■ Consigne 1:
Modifiez les enregistrements en commençant au tout premier et en finissant à la ligne qui contient "deal: deal -> root", celle-ci comprise. Remplacez "underline" par "soulignement" et laissez tout le reste inchangé.

:: Extrait ::

Pour Brest, pas question pour autant de renier ses envies d’Amérique du Sud dans son recrutement. Un autre défenseur débarque alors dans le 29. Nom : Higuaín. Prénom : Jorge. « Un agent nous l’avait proposé, se rappelle Maligorne. Jorge était venu en tournée en Suède avec nous, pour une sorte d’essai. Il avait fait un match plutôt convaincant. Je me souviens en avoir discuté avec Paul Le Guen, qui trouvait Jorge vraiment très bien. Il avait fait l’unanimité auprès des joueurs. » Jorge n’est pas international et son nom ronfle moins que ceux de Brown et Júlio César. « Personnellement, je ne le connaissais pas quand il est arrivé » , avoue Joël Cloarec, son ancien coéquipier. « On ne voyait pas autant de matchs à la télé qu’aujourd’hui, excuse Maligorne. Mais il avait une petite cote en Argentine. Ce n’était pas la star du championnat argentin, mais il jouait quand même en D1, à Boca Juniors. Ce n’est pas rien. »

Question style de jeu, Jorge a pour point fort le jeu de tête, et n’a vraiment d’esthétique que le port de la chaussette basse. Pour le reste, c’est un stoppeur intraitable. Un pur, « un dur sur l’homme, mais pas méchant » , selon son libéro, Michel Sorín. « Ce n’était pas comme Carlos Mozer, qui n’avait rien à faire sur un terrain de foot » , ajoute Vincent Guérin, ancien collègue de Jorge en Bretagne. Mieux valait quand même l’avoir avec soi. Dans les duels, Jorge ne laisse pas de miette. « On disait souvent qu’on allait contre du bois. Ses cuisses, c’était des morceaux de bois » , se souvient Cloarec. Bref, comme dirait Maligorne, « Jorge ne ressemble pas vraiment à Gonzalo, son fils, si vous vous voulez. Ou alors, c’était un autre genre de tueur. »

Saint-Jacques et la Bocca

Sans non plus avoir un rôle de leader, l’Argentin trouve bien sa place au sein de l’effectif, bien aidé par Jean-Pierre Bosser, chargé en quelque sorte d’intégrer les nouveaux venus. Une tâche qu’il accomplira avec soin. Pour son premier week-end français, Jorge se voit embarquer en mer par JP pour une partie de pêche : « Nos femmes nous ont rejoints, et celle de Jorge était un peu paniquée parce qu’elle le voyait affalé sur le bateau, pas bien. Il avait un peu le mal de mer et on n’avait pas dit non à quelques verres non plus. » Bosser fait découvrir à Jorge les pêcheurs de Saint-Jacques, Plougastel, le Finistère Sud, ils jouent aux dés, aux cartes, passent quasiment tous leurs week-ends ensemble, en famille, « taquinent parfois la boule de pétanque » , parlent en français, si bien que Jorge n’a jamais vraiment eu de problème avec la langue au sein du club et avait gagné rapidement la sympathie de ses collègues pour cet effort linguistique.

:::

■ Consigne 2:
Poursuivez, s'il vous plaît, le récit sur l'arrivée de Jorge Higuaín à Brest à partir de l'endroit où il s'arrête.

:: Lignes de données ::

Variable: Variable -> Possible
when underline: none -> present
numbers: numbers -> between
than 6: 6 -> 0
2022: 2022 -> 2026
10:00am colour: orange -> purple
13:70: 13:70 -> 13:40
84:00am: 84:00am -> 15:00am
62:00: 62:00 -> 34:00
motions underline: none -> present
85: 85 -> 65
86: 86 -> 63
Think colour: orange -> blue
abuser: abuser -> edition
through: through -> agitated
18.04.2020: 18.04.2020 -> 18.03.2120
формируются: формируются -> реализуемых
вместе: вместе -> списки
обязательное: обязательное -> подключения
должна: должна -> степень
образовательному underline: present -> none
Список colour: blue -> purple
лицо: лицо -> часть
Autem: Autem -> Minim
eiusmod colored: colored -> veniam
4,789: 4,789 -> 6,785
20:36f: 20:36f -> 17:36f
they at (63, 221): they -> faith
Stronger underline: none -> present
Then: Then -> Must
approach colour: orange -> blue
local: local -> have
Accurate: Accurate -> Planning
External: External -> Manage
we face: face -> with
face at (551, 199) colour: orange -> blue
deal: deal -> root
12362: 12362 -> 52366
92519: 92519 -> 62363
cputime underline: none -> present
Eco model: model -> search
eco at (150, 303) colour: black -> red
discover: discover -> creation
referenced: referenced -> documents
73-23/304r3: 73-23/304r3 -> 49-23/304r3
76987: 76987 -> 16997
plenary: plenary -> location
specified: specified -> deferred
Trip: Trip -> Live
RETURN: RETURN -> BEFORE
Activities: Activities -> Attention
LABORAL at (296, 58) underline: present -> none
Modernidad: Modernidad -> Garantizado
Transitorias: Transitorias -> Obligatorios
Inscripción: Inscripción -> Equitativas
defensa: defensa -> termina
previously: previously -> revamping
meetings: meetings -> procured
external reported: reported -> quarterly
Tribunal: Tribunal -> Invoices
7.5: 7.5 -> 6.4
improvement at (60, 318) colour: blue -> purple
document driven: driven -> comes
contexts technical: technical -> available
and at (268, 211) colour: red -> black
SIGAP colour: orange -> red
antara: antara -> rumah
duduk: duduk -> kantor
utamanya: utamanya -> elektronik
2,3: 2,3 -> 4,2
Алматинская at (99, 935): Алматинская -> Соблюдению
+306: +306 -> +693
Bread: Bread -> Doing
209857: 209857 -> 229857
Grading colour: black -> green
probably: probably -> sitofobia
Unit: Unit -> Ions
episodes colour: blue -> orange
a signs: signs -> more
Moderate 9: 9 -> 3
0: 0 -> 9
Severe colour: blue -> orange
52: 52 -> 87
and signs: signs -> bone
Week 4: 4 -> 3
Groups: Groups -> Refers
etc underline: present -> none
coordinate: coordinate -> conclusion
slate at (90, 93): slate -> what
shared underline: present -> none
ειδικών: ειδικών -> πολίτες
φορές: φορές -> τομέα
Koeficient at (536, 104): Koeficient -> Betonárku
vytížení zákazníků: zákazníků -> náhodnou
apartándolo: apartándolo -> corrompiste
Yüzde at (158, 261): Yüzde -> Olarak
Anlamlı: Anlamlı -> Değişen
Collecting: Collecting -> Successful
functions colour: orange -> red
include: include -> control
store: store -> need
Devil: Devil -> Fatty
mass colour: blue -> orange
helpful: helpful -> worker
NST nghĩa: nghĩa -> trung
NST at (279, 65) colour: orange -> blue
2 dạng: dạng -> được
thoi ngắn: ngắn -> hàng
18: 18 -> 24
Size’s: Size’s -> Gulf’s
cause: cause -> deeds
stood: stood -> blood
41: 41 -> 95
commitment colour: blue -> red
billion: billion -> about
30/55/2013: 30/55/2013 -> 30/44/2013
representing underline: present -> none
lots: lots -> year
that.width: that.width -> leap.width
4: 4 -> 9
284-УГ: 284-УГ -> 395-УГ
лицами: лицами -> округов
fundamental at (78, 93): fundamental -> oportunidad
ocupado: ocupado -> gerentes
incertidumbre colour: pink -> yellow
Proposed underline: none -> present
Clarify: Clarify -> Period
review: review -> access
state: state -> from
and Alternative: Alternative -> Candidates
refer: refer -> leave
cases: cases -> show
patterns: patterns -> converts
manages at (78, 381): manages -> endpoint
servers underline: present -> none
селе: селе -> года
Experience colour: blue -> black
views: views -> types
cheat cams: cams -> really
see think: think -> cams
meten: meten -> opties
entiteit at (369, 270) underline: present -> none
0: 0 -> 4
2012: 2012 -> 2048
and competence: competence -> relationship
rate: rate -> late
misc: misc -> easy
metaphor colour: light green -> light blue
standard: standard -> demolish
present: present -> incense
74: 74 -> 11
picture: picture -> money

:::

■ Réponse 1:
Variable: Variable -> Possible
when soulignement: none -> present
numbers: numbers -> between
than 6: 6 -> 0
2022: 2022 -> 2026
10:00am colour: orange -> purple
13:70: 13:70 -> 13:40
84:00am: 84:00am -> 15:00am
62:00: 62:00 -> 34:00
motions soulignement: none -> present
85: 85 -> 65
86: 86 -> 63
Think colour: orange -> blue
abuser: abuser -> edition
through: through -> agitated
18.04.2020: 18.04.2020 -> 18.03.2120
формируются: формируются -> реализуемых
вместе: вместе -> списки
обязательное: обязательное -> подключения
должна: должна -> степень
образовательному soulignement: present -> none
Список colour: blue -> purple
лицо: лицо -> часть
Autem: Autem -> Minim
eiusmod colored: colored -> veniam
4,789: 4,789 -> 6,785
20:36f: 20:36f -> 17:36f
they at (63, 221): they -> faith
Stronger soulignement: none -> present
Then: Then -> Must
approach colour: orange -> blue
local: local -> have
Accurate: Accurate -> Planning
External: External -> Manage
we face: face -> with
face at (551, 199) colour: orange -> blue
deal: deal -> root

■ Réponse 2:
L’Argentin apporte surtout son professionnalisme à cette équipe bretonne très jeune. Pas nécessairement grand, mais sec, au visage émacié, Jorge dégage du « charisme » dixit Sorín, et montre toujours l’exemple dans l’engagement, bosse dur et prodigue ses conseils aux jeunes. « Il avait une éthique, une valeur morale, une éducation » , confirme Vincent Guérin. Lors de la 14e journée de D1, pour un déplacement à Cannes, c’est d’ailleurs pour encadrer les jeunes et enrayer une série de deux défaites consécutives (à Niort et contre Monaco à Francis-Le Blé) que Bernard Maligorne tente un coup : « J’avais placé Jorge au milieu de terrain, comme un libéro du milieu, pour soulager mes autres milieux. Un numéro 6 à l’ancienne quoi. »

Maligorne craint l’AS Cannes, une « belle équipe à l’époque » . Et Jorge répond plus que présent, peut-être inspiré par le nom du quartier cannois, la Bocca, où se situe le stade Pierre de Coubertin. Dès la 5e minute, Jorge suit bien une frappe de Guérin, repoussée par Morisseau, et envoie une sacoche dans le but vide avant que le gardien ne se relève. Sa célébration sent bon les années 1980, les deux bras en V, bien en l’air. Ce 7 octobre 1987, l’Argentin est heureux, car il vient de marquer son premier but en D1. Mais il rentrera en Bretagne avec une nouvelle défaite (2-1). « On n’avait pas été outrageusement dominés, mais Cannes était meilleur quand même » , concède Maligorne. Le Brest Armorique attendra la 18e journée pour goûter de nouveau à la victoire, contre Laval.

Cette saison brestoise n’est définitivement pas bonne. Du premier tiers de la saison jusqu’à la dernière journée, les Bretons ne quitteront jamais la zone de relégation. « La descente s’est jouée au dernier match contre le Racing, au Parc des Princes, se souvient Sorín. On avait affrété un train de Brest pour Paris. C’est ce match, pour moi, la plus grosse déception. » Malgré son apport de joueur chevronné, malgré des performances solides, régulières, malgré les sorties en mer ou les parties de pétanque, Jorge ne brillera pas suffisamment pour maintenir Brest en D1. « Ce serait généreux de dire qu’il avait fait une bonne saison, mais plutôt une saison intéressante, sans plus » , juge Maligorne. « On avait une belle équipe, mais on ne marquait pas assez » , analyse quant à lui Sorín.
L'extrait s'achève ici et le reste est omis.